Steve Reid, a New York-based drummer who moved through several forms of African-American music while rarely straying from the cutting edge, died this morning in New York at 66 years old. The cause of death has not been reported.
Reid’s professional career began at 16 as the house drummer of Harlem’s Apollo Theater, with his first recording a year later behind Motown’s Martha and the Vandellas. (Reid would eventually play on a number of Motown sessions, including the Vandellas’ monster 1964 hit “Dancing in the Street.”) From there, however, his work took a sharp left turn; after graduating from Adelphi University in 1965, Reid spent three years studying rhythm and percussion in Africa, working with—-among others—-Nigerian musician and activist Fela Kuti.
Upon returning to the U.S. he began working with similarly radical (in both music and politics) artists, including James Brown, Randy Weston, Ornette Coleman, Henry Threadgill, Sun Ra, and Miles Davis.

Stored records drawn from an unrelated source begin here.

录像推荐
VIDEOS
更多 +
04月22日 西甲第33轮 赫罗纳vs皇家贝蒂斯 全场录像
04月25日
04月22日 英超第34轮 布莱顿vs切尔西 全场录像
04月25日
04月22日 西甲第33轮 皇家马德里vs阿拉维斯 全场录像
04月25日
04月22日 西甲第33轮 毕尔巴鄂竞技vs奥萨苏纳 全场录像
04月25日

After a brief career interruption in 1969, when he was arrested for draft refusal, Reid became an active participant in New York’s 1970s loft-jazz scene; he played on the recently rereleased 1977 opus Odyssey of the Oblong Square.
In recent years, Reid gained an appreciative following among post-rock audiences via his collaborations with electronic musician Kieran Hebden—-better known as Four Tet. Hebden and Reid were responsible for the two-volume The Exchange Session CDs, as well as two other discs.
Reid’s legacy, while not well-known, is tremendous. He will be missed.